鹿児島市街地から郡山地域への入り口に位置する南方校区は、史跡に恵まれた田園風景が広がるのどかな地域。その中心にあるのは、MBCラジオ「わたしたちの作文」でおなじみの南方小学校。昭和58年度から25年間連続で優秀学校賞を受賞しています。「これを地域の方も誇りに感じてくださっていてうれしい」とは、中原美和子校長です。
学校にはこの季節、6本の大きな銀杏(いちょう)の木が金色に輝く枝を広げています。青空が広がった秋の一日には、全校児童が銀杏の木の下で昼食を楽しみました。運動会の際は地域の人も手を貸して銀杏の実を拾い、PTA資金となっているといいます。
「地域の結束力がとても強い」と話すのは校区公民館運営審議会委員長の南節夫さん。
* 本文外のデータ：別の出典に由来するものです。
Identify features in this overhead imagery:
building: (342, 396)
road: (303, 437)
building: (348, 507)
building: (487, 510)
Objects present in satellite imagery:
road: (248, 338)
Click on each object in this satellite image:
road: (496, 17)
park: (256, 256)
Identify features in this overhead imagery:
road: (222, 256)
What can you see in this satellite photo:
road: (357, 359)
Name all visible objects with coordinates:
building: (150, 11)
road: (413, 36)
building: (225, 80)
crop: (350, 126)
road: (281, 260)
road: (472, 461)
住まいの東秀地区では、行政に頼らないまちづくりとして知られる鹿屋市の柳谷集落を視察したことから刺激を受け、休耕地を自治会で利用し、米作りを始めました。
これを校区の子どもたちにも体験させたいと、土地の一部を提供して指導。田植えや除草を経て、先ごろ収穫を終えたばかりです。
「集まるたびに地域の方が赤飯のおにぎりやつけ揚げ、卵焼きなどを手作りしてくださり、子どもたちは大喜びでした」と校長。「子どもたちが来るから」と準備をする姿は、地域の子どもを宝のように育む優しさに溢れます。
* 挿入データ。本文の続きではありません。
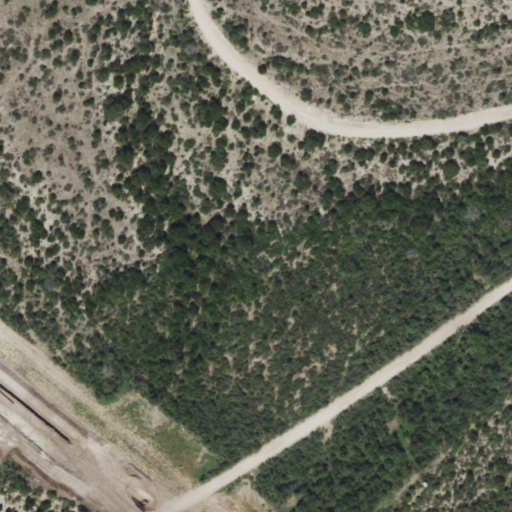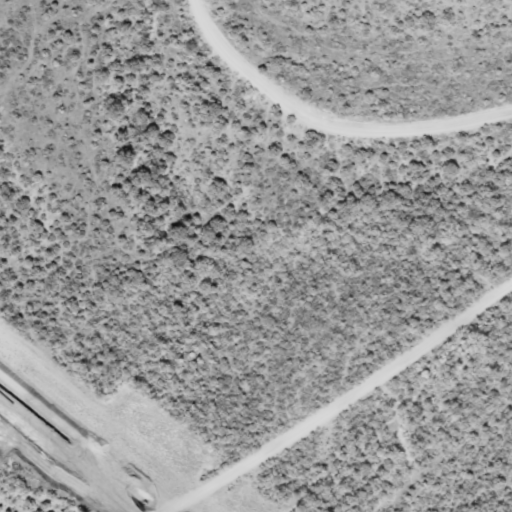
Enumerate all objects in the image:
road: (328, 121)
road: (345, 403)
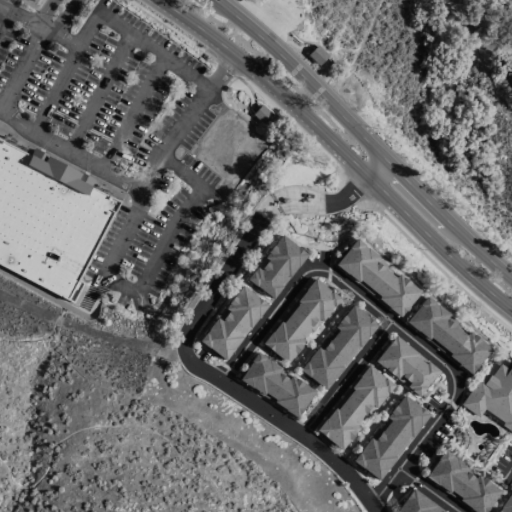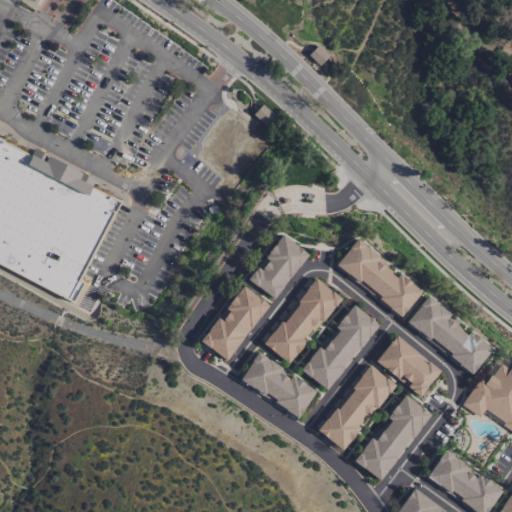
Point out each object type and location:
building: (33, 0)
building: (33, 0)
road: (46, 12)
road: (23, 16)
road: (63, 16)
road: (5, 20)
road: (171, 30)
road: (473, 32)
road: (153, 49)
building: (316, 55)
building: (316, 55)
road: (24, 68)
road: (226, 69)
road: (64, 71)
road: (222, 71)
road: (100, 93)
road: (134, 114)
building: (260, 114)
building: (261, 114)
road: (288, 118)
parking lot: (117, 131)
road: (363, 138)
road: (339, 150)
road: (69, 153)
road: (506, 154)
road: (183, 173)
road: (149, 177)
road: (353, 189)
building: (284, 200)
road: (338, 203)
building: (47, 219)
building: (48, 219)
park: (304, 240)
road: (158, 252)
building: (275, 267)
building: (275, 267)
road: (438, 267)
building: (374, 278)
building: (375, 278)
road: (387, 319)
building: (299, 320)
building: (298, 321)
building: (231, 323)
building: (231, 323)
building: (445, 335)
building: (445, 335)
building: (336, 346)
building: (337, 347)
building: (405, 365)
building: (405, 366)
road: (212, 375)
building: (511, 376)
road: (346, 377)
building: (274, 384)
building: (275, 385)
building: (492, 395)
building: (492, 396)
building: (352, 407)
building: (353, 407)
road: (111, 425)
building: (389, 437)
building: (389, 438)
park: (448, 443)
park: (480, 456)
road: (507, 471)
building: (460, 483)
building: (460, 483)
road: (427, 490)
park: (392, 496)
building: (416, 503)
building: (415, 504)
building: (506, 504)
building: (507, 504)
校区在住の昭和37年アジア大会棒高跳び金メダリストをはじめ、みそや陶芸を手掛ける人たちが来校して、子どもたちへ夢を伝えてくれることもあるそう。
また、校区運営審議会では、地域に数多く残る史跡巡りや、三重岳登山、グラウンドゴルフ大会などを開催。子どもの行事には家族ぐるみで参加する人が多く、小学生だけでなく、中学生を含む親子連れの参加もあるのだとか。
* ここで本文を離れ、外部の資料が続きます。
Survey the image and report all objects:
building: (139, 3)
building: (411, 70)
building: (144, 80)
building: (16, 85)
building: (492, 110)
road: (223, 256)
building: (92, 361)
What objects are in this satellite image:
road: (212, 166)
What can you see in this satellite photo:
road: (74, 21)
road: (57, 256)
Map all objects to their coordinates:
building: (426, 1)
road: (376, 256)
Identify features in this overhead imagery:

小学校には、大正時代の第8代上之覚蔵校長が「南方魂」として残した「至誠一貫 喜び勇んでことをなし 最後まで頑張る」「もてる力あり その力こそ のばさんものぞ 南方」の言葉が、今も校訓として掲げられています。
「この南方魂は、小学校だけでなく地域の人たちにもすっかり浸透しています」と南さん。“よろこび勇んでことをなす”の言葉に、長い年月をかけて地域で醸成してきた温かい力強さを感じました。